Inflation is under control, and we can assume that we have won the war...growth is good, but there is still room for improvement." That was central bank governor Sanjay Malhotra in June after cutting the repo rate—the rate at which the central bank lends to banks—by 0.50 percentage point. It was unexpected. It was big. It marked the culmination of the battle against inflation that started in April 2022 and was intended to increase lending in the economy.
It was a continuation of a process the Reserve Bank of India (RBI), under Malhotra, began this February. The RBI infused massive liquidity into the system and effected a series of rate cuts, signalling lower interest rates. This should have been the start of a new, long-awaited credit revival. Instead, so far in 2025, year-on-year (y-o-y) growth in bank credit has stayed in the 9-11% band, a significant drop from the 15-16% highs of a year ago.
Is this a wait for the pieces to come together or has the credit pick-up failed to even start?
Prior to this ongoing phase of easier money, some part of the credit slowdown was intended.
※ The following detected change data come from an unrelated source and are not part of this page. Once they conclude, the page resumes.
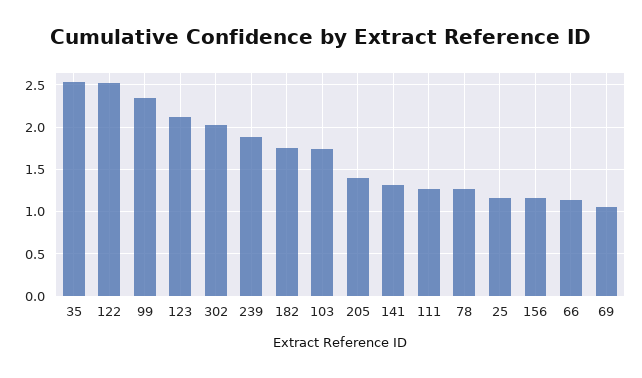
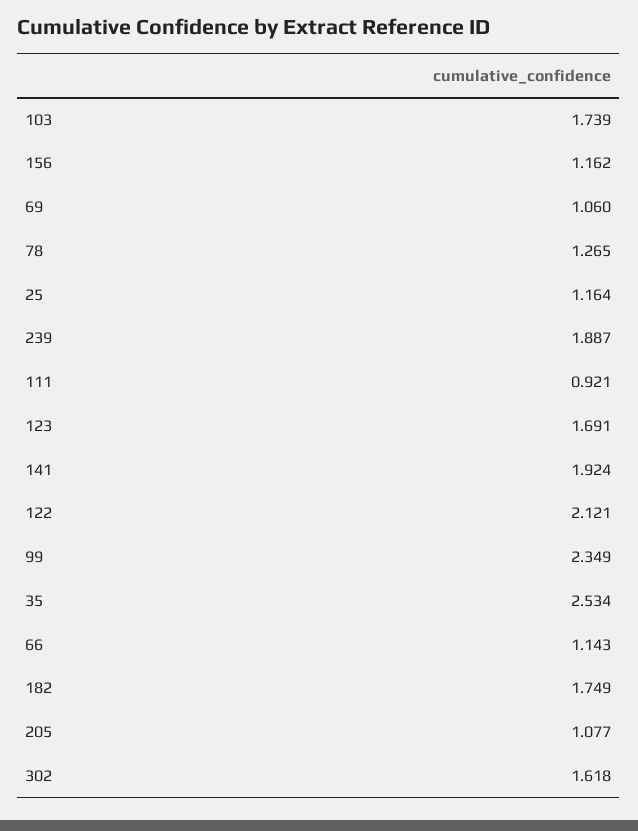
  {
    "35": 2.534,
-   "122": 2.5,
+   "122": 2.121,
    "99": 2.349,
-   "123": 2.1,
+   "123": 1.691,
-   "302": 2,
+   "302": 1.618,
    "239": 1.887,
    "182": 1.749,
    "103": 1.739,
-   "205": 1.4,
+   "205": 1.077,
-   "141": 1.3,
+   "141": 1.924,
-   "111": 1.3,
+   "111": 0.921,
    "78": 1.265,
    "25": 1.164,
    "156": 1.162,
    "66": 1.143,
    "69": 1.06
  }

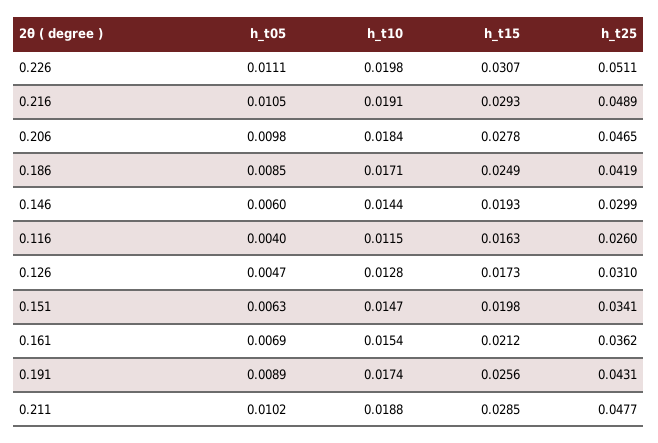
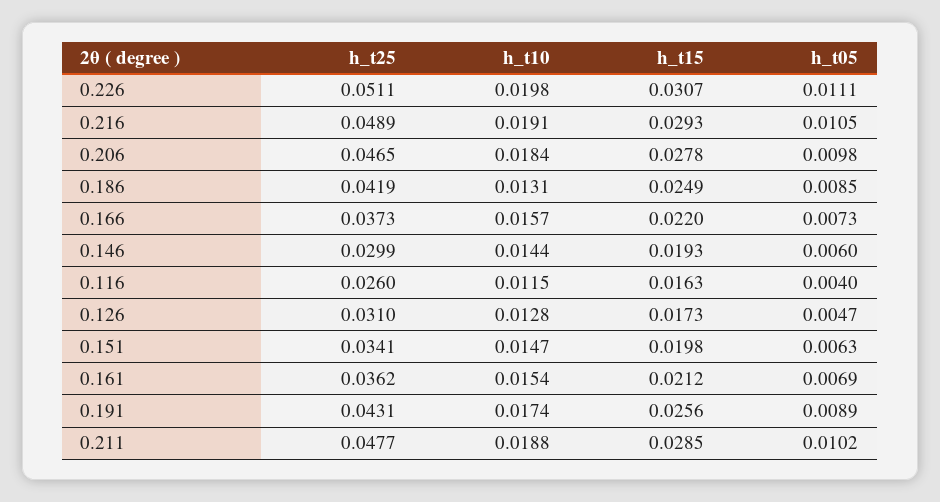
  {
    "h_t05": {
      "0.226": 0.0111,
      "0.216": 0.0105,
      "0.206": 0.0098,
      "0.186": 0.0085,
      "0.146": 0.006,
      "0.116": 0.004,
      "0.126": 0.0047,
      "0.151": 0.0063,
      "0.161": 0.0069,
      "0.191": 0.0089,
-     "0.211": 0.0102
+     "0.211": 0.0102,
+     "0.166": 0.0073
    },
    "h_t10": {
      "0.226": 0.0198,
      "0.216": 0.0191,
      "0.206": 0.0184,
-     "0.186": 0.0171,
+     "0.186": 0.0131,
      "0.146": 0.0144,
      "0.116": 0.0115,
      "0.126": 0.0128,
      "0.151": 0.0147,
      "0.161": 0.0154,
      "0.191": 0.0174,
-     "0.211": 0.0188
+     "0.211": 0.0188,
+     "0.166": 0.0157
    },
    "h_t15": {
      "0.226": 0.0307,
      "0.216": 0.0293,
      "0.206": 0.0278,
      "0.186": 0.0249,
      "0.146": 0.0193,
      "0.116": 0.0163,
      "0.126": 0.0173,
      "0.151": 0.0198,
      "0.161": 0.0212,
      "0.191": 0.0256,
-     "0.211": 0.0285
+     "0.211": 0.0285,
+     "0.166": 0.022
    },
    "h_t25": {
      "0.226": 0.0511,
      "0.216": 0.0489,
      "0.206": 0.0465,
      "0.186": 0.0419,
      "0.146": 0.0299,
      "0.116": 0.026,
      "0.126": 0.031,
      "0.151": 0.0341,
      "0.161": 0.0362,
      "0.191": 0.0431,
-     "0.211": 0.0477
+     "0.211": 0.0477,
+     "0.166": 0.0373
    }
  }

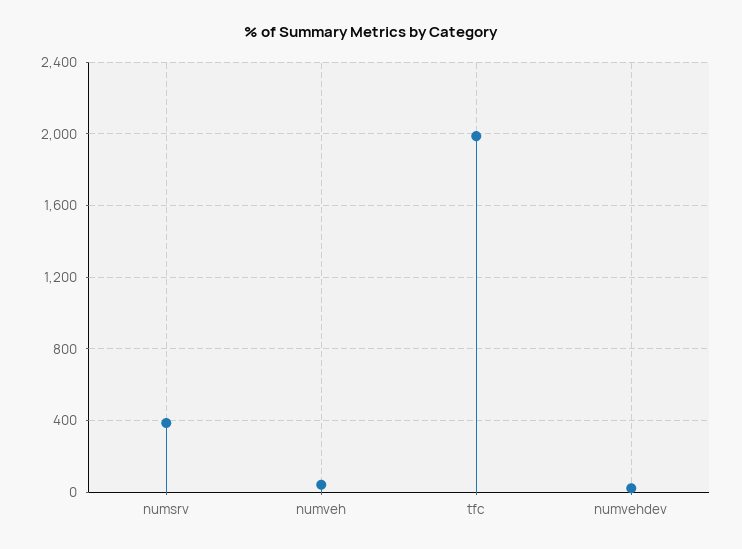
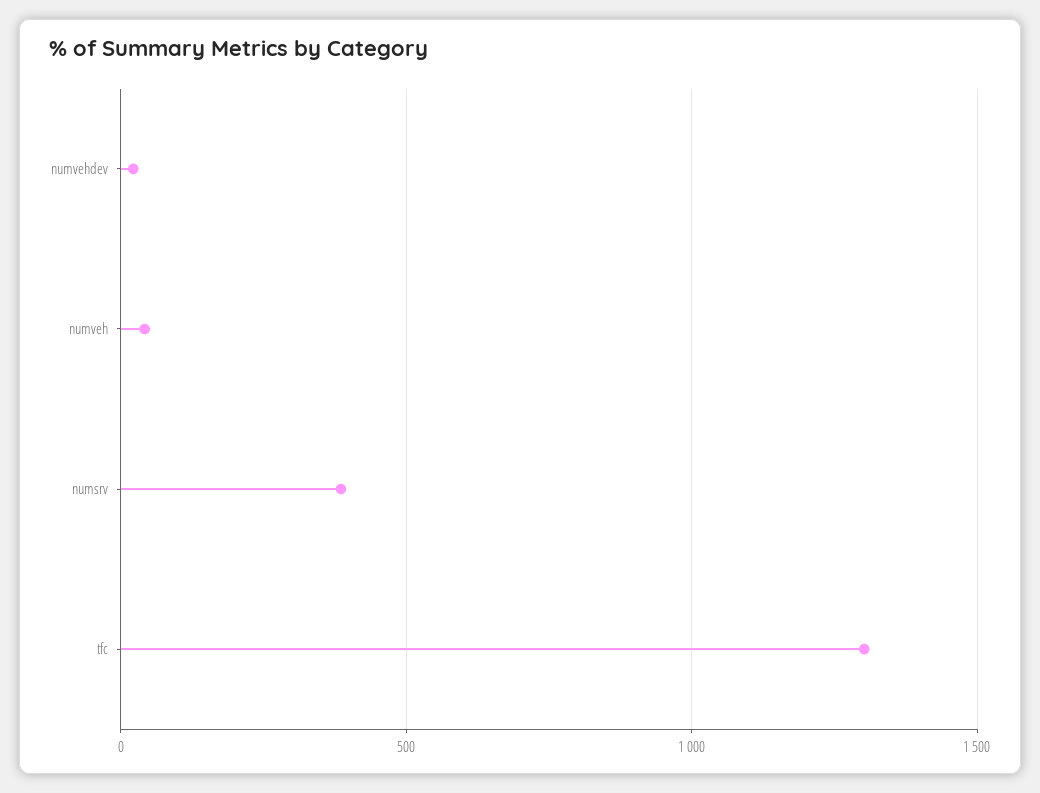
  {
    "numsrv": 400,
    "numveh": 50,
-   "tfc": 2000,
+   "tfc": 1300,
    "numvehdev": 0
  }

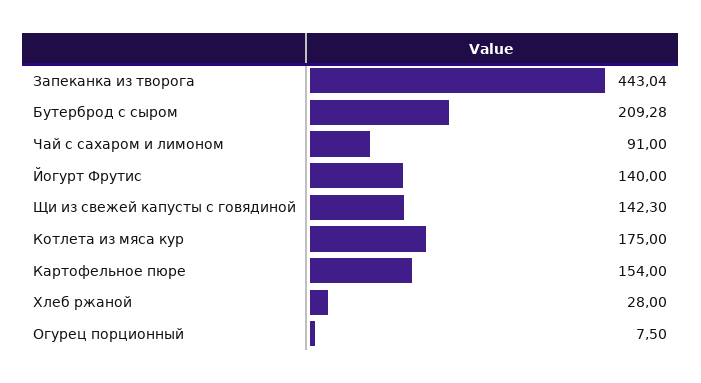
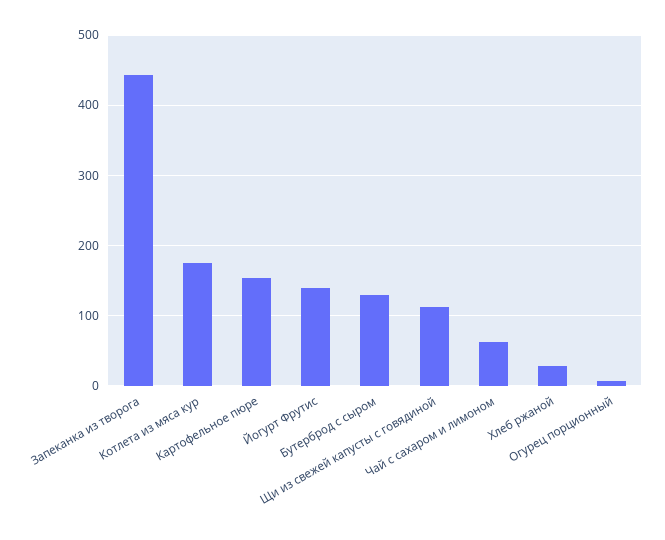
  {
    "Запеканка из творога": 443.04,
-   "Бутерброд с сыром": 209.28,
+   "Бутерброд с сыром": 130,
-   "Чай с сахаром и лимоном": 91,
+   "Чай с сахаром и лимоном": 60,
    "Йогурт Фрутис": 140,
-   "Щи из свежей капусты с говядиной": 142.3,
+   "Щи из свежей капусты с говядиной": 110,
    "Котлета из мяса кур": 175,
    "Картофельное пюре": 154,
    "Хлеб ржаной": 28,
    "Огурец порционный": 7.5
  }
In November 2023, the RBI tightened lending norms for unsecured personal loans (chiefly, credit card loans) and loans to non-banking finance companies (NBFCs), and subsequently for micro-finance loans. Its objective was to curb excessive lending by these sectors, which were showing rising loan defaults. The clampdown was effective. Y-o-y growth in outstanding NBFC loans fell from 30% in March 2023 to 5.7% in March 2025, and that in outstanding credit card loans from 32.5% to 10.6%.
Unfortunately, the pace of lending to other sectors has also slowed. Overall, bank credit to industry grew 7.8% y-o-y in March 2025, against 8.5% in March 2024. Industry is a relatively low-growth component of bank loan books. Loans to households and service sector enterprises have grown much faster in the last decade, and now form 50-60% of total credit deployment.